Google has launched WAXAL, a large-scale artificial intelligence speech dataset designed to support Igbo, Yoruba, and 21 African languages spoken by more than 100 million people across Sub-Saharan Africa.
The company said the dataset was developed in collaboration with a consortium of African research institutions, which led data collection and curation efforts across multiple countries.
Google said the project aims to address the long-standing exclusion of African languages from global voice-enabled technologies due to the lack of high-quality speech data.
According to Aisha Walcott-Bryant, Head of Google Research Africa, the initiative began over three years ago after researchers identified a significant imbalance in global speech datasets that overwhelmingly favour Western and widely spoken languages.
She said WAXAL is intended to empower African researchers, developers, and entrepreneurs to build technology in their own languages and contexts.
“The dataset provides a critical foundation for building speech technologies that can reach more than 100 million people across the continent,” Walcott-Bryant said.
The WAXAL dataset includes approximately 1,250 hours of transcribed natural speech and more than 20 hours of studio-quality recordings for high-fidelity synthetic voice development.
Languages covered include Hausa, Yoruba, Igbo, Swahili, Luganda, Fulani, Kikuyu, Lingala, Shona, Malagasy, and others.

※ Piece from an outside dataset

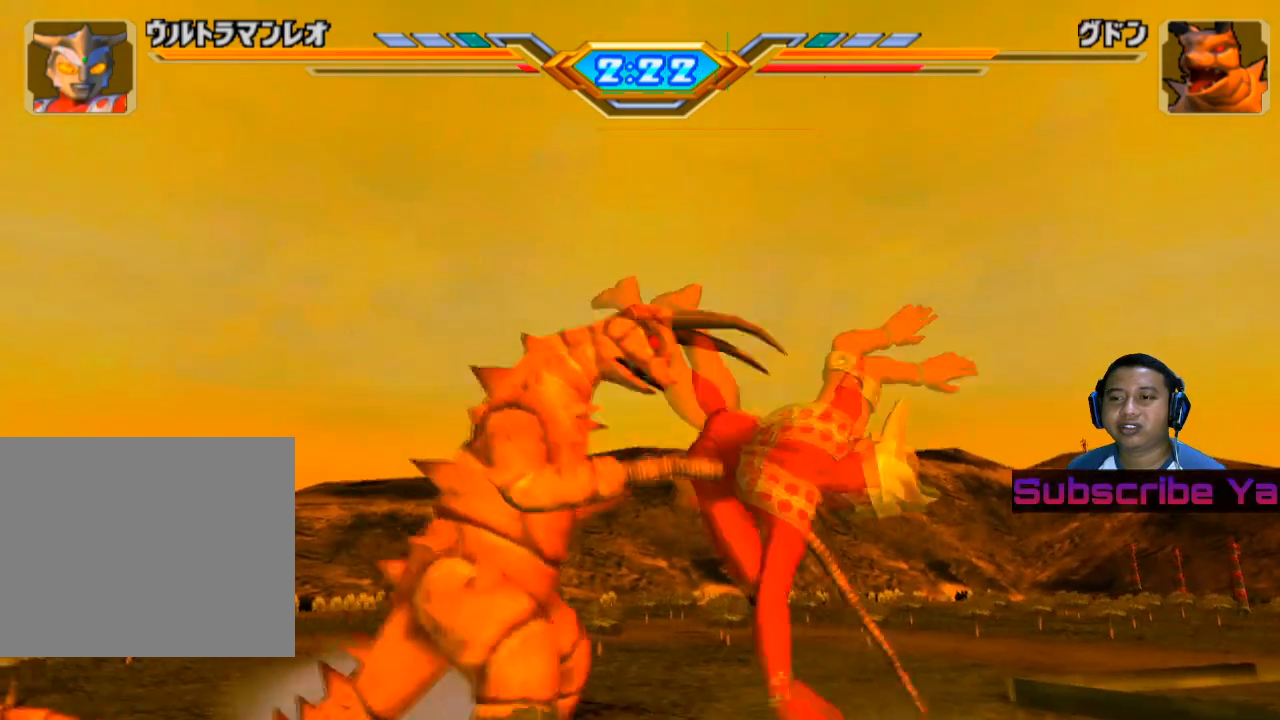
{"buttons": [], "left_stick": "left", "events": [[60, "TRIANGLE", "up"], [160, "TRIANGLE", "down"], [300, "TRIANGLE", "up"]]}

Data collection was led by African universities and community organisations, including Makerere University (Uganda), the University of Ghana, and Digital Umuganda (Rwanda). Partner institutions retain full ownership of the data, with Google providing technical support.
The lack of speech data has forced African innovators to build datasets from scratch, increasing costs and slowing innovation.
By lowering barriers to AI development, WAXAL is expected to accelerate locally relevant applications in education, healthcare, agriculture, and digital public services, while supporting broader efforts to build indigenous AI capacity across Africa.